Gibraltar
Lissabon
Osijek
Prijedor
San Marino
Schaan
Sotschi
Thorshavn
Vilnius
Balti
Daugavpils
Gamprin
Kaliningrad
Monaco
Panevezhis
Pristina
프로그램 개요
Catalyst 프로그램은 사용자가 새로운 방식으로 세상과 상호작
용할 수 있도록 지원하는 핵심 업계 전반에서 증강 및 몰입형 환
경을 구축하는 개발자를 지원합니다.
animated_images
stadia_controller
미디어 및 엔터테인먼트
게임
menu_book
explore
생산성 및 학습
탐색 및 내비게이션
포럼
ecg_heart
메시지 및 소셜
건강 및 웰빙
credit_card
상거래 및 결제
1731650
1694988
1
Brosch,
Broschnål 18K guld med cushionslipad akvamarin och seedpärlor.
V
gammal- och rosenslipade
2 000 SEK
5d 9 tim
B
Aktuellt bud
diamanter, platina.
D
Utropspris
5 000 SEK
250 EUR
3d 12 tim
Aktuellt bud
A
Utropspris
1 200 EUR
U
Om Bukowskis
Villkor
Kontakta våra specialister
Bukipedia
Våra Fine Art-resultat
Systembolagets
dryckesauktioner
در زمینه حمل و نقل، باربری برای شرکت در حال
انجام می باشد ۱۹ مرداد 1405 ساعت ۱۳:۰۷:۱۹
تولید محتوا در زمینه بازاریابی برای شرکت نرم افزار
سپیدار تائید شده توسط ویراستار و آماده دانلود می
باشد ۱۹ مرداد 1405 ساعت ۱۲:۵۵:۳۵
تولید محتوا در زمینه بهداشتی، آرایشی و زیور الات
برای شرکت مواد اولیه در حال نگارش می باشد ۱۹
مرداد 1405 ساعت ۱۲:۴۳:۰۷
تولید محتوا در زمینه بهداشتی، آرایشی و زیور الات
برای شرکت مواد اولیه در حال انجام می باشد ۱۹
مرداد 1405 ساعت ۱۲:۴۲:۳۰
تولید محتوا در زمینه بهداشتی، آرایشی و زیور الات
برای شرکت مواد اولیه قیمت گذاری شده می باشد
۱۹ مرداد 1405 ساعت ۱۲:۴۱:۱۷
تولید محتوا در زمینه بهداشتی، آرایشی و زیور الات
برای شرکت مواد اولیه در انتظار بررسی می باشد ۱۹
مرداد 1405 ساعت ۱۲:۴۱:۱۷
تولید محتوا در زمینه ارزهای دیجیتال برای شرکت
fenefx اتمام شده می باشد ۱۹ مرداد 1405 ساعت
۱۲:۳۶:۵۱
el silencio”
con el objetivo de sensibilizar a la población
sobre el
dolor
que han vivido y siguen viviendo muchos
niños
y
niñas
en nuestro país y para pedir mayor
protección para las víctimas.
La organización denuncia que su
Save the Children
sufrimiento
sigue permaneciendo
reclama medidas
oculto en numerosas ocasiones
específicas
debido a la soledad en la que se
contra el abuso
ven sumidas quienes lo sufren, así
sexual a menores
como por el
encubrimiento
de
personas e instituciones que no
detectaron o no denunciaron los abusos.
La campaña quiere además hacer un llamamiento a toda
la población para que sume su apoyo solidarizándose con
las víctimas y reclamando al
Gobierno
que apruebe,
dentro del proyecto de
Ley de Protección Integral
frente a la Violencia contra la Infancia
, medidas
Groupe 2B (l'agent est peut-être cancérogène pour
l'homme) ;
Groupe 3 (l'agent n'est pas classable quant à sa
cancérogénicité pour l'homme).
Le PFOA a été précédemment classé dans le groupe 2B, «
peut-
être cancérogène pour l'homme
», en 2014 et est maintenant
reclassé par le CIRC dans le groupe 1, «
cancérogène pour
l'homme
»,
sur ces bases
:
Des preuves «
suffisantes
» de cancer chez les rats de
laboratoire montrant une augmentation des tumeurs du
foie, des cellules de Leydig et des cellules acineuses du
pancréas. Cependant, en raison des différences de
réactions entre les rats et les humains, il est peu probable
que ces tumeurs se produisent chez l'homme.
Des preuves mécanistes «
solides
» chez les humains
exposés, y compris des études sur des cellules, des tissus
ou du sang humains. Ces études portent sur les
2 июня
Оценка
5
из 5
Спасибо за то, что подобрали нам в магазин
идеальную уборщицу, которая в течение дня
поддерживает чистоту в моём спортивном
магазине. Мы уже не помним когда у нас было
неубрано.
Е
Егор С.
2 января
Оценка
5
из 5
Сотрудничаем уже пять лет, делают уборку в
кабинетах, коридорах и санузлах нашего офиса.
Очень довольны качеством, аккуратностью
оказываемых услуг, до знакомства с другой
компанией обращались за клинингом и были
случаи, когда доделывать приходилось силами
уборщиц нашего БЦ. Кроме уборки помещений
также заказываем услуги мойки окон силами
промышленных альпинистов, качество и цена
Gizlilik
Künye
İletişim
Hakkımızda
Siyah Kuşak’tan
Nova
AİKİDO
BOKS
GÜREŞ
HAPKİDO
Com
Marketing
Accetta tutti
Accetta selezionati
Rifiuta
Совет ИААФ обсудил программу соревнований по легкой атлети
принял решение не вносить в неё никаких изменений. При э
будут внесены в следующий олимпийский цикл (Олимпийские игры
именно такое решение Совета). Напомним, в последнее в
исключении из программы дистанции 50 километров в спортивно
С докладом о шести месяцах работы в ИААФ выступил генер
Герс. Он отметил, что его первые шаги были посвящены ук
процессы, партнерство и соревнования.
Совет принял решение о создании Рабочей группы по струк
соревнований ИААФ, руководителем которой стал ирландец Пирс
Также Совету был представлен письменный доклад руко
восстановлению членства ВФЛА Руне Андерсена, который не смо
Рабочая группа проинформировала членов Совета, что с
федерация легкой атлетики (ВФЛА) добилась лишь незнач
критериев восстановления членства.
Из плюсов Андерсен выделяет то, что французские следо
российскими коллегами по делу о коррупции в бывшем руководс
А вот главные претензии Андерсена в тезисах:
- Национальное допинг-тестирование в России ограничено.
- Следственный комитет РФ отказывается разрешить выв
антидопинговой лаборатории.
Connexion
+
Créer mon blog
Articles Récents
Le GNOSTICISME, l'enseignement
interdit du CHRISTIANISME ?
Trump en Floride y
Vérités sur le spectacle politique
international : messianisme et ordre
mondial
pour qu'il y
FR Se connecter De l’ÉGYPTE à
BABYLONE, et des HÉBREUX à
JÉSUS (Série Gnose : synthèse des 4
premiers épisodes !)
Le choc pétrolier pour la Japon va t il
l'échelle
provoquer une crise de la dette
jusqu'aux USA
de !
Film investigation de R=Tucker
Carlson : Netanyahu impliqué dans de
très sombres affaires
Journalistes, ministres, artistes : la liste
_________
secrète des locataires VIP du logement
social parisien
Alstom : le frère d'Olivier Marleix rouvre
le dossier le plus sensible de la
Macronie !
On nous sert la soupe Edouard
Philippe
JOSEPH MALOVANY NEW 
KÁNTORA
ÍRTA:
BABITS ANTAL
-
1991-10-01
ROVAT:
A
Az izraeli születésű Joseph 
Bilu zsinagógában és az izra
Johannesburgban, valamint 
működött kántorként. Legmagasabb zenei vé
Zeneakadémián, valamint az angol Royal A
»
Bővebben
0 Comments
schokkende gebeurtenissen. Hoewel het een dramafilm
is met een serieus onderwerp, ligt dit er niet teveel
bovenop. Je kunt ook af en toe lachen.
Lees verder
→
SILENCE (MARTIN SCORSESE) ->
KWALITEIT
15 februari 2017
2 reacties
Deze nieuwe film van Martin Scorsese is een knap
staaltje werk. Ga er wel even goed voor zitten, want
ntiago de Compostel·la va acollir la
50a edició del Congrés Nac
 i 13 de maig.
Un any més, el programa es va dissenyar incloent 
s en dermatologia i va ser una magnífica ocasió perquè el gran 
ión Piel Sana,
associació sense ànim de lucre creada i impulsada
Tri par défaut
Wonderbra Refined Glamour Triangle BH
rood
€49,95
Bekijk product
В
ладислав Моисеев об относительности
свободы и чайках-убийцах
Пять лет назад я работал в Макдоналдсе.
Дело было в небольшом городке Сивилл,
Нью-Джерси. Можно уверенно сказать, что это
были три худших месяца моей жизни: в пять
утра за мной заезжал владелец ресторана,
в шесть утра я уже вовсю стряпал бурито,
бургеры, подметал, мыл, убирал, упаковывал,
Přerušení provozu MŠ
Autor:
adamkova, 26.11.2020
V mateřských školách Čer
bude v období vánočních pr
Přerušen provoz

-- -- --

* [Exercise] Render the lines from the start of the rows through the line containing "oculto en numerosas ocasiones", that line included, as a Markdown table with the columns Number and Line. Number each line and leave out blank lines.

* [Reply to the exercise]
| Number | Line |
|---|---|
| 1 | Gibraltar |
| 2 | Lissabon |
| 3 | Osijek |
| 4 | Prijedor |
| 5 | San Marino |
| 6 | Schaan |
| 7 | Sotschi |
| 8 | Thorshavn |
| 9 | Vilnius |
| 10 | Balti |
| 11 | Daugavpils |
| 12 | Gamprin |
| 13 | Kaliningrad |
| 14 | Monaco |
| 15 | Panevezhis |
| 16 | Pristina |
| 17 | 프로그램 개요 |
| 18 | Catalyst 프로그램은 사용자가 새로운 방식으로 세상과 상호작 |
| 19 | 용할 수 있도록 지원하는 핵심 업계 전반에서 증강 및 몰입형 환 |
| 20 | 경을 구축하는 개발자를 지원합니다. |
| 21 | animated_images |
| 22 | stadia_controller |
| 23 | 미디어 및 엔터테인먼트 |
| 24 | 게임 |
| 25 | menu_book |
| 26 | explore |
| 27 | 생산성 및 학습 |
| 28 | 탐색 및 내비게이션 |
| 29 | 포럼 |
| 30 | ecg_heart |
| 31 | 메시지 및 소셜 |
| 32 | 건강 및 웰빙 |
| 33 | credit_card |
| 34 | 상거래 및 결제 |
| 35 | 1731650 |
| 36 | 1694988 |
| 37 | 1 |
| 38 | Brosch, |
| 39 | Broschnål 18K guld med cushionslipad akvamarin och seedpärlor. |
| 40 | V |
| 41 | gammal- och rosenslipade |
| 42 | 2 000 SEK |
| 43 | 5d 9 tim |
| 44 | B |
| 45 | Aktuellt bud |
| 46 | diamanter, platina. |
| 47 | D |
| 48 | Utropspris |
| 49 | 5 000 SEK |
| 50 | 250 EUR |
| 51 | 3d 12 tim |
| 52 | Aktuellt bud |
| 53 | A |
| 54 | Utropspris |
| 55 | 1 200 EUR |
| 56 | U |
| 57 | Om Bukowskis |
| 58 | Villkor |
| 59 | Kontakta våra specialister |
| 60 | Bukipedia |
| 61 | Våra Fine Art-resultat |
| 62 | Systembolagets |
| 63 | dryckesauktioner |
| 64 | در زمینه حمل و نقل، باربری برای شرکت در حال |
| 65 | انجام می باشد ۱۹ مرداد 1405 ساعت ۱۳:۰۷:۱۹ |
| 66 | تولید محتوا در زمینه بازاریابی برای شرکت نرم افزار |
| 67 | سپیدار تائید شده توسط ویراستار و آماده دانلود می |
| 68 | باشد ۱۹ مرداد 1405 ساعت ۱۲:۵۵:۳۵ |
| 69 | تولید محتوا در زمینه بهداشتی، آرایشی و زیور الات |
| 70 | برای شرکت مواد اولیه در حال نگارش می باشد ۱۹ |
| 71 | مرداد 1405 ساعت ۱۲:۴۳:۰۷ |
| 72 | تولید محتوا در زمینه بهداشتی، آرایشی و زیور الات |
| 73 | برای شرکت مواد اولیه در حال انجام می باشد ۱۹ |
| 74 | مرداد 1405 ساعت ۱۲:۴۲:۳۰ |
| 75 | تولید محتوا در زمینه بهداشتی، آرایشی و زیور الات |
| 76 | برای شرکت مواد اولیه قیمت گذاری شده می باشد |
| 77 | ۱۹ مرداد 1405 ساعت ۱۲:۴۱:۱۷ |
| 78 | تولید محتوا در زمینه بهداشتی، آرایشی و زیور الات |
| 79 | برای شرکت مواد اولیه در انتظار بررسی می باشد ۱۹ |
| 80 | مرداد 1405 ساعت ۱۲:۴۱:۱۷ |
| 81 | تولید محتوا در زمینه ارزهای دیجیتال برای شرکت |
| 82 | fenefx اتمام شده می باشد ۱۹ مرداد 1405 ساعت |
| 83 | ۱۲:۳۶:۵۱ |
| 84 | el silencio” |
| 85 | con el objetivo de sensibilizar a la población |
| 86 | sobre el |
| 87 | dolor |
| 88 | que han vivido y siguen viviendo muchos |
| 89 | niños |
| 90 | y |
| 91 | niñas |
| 92 | en nuestro país y para pedir mayor |
| 93 | protección para las víctimas. |
| 94 | La organización denuncia que su |
| 95 | Save the Children |
| 96 | sufrimiento |
| 97 | sigue permaneciendo |
| 98 | reclama medidas |
| 99 | oculto en numerosas ocasiones |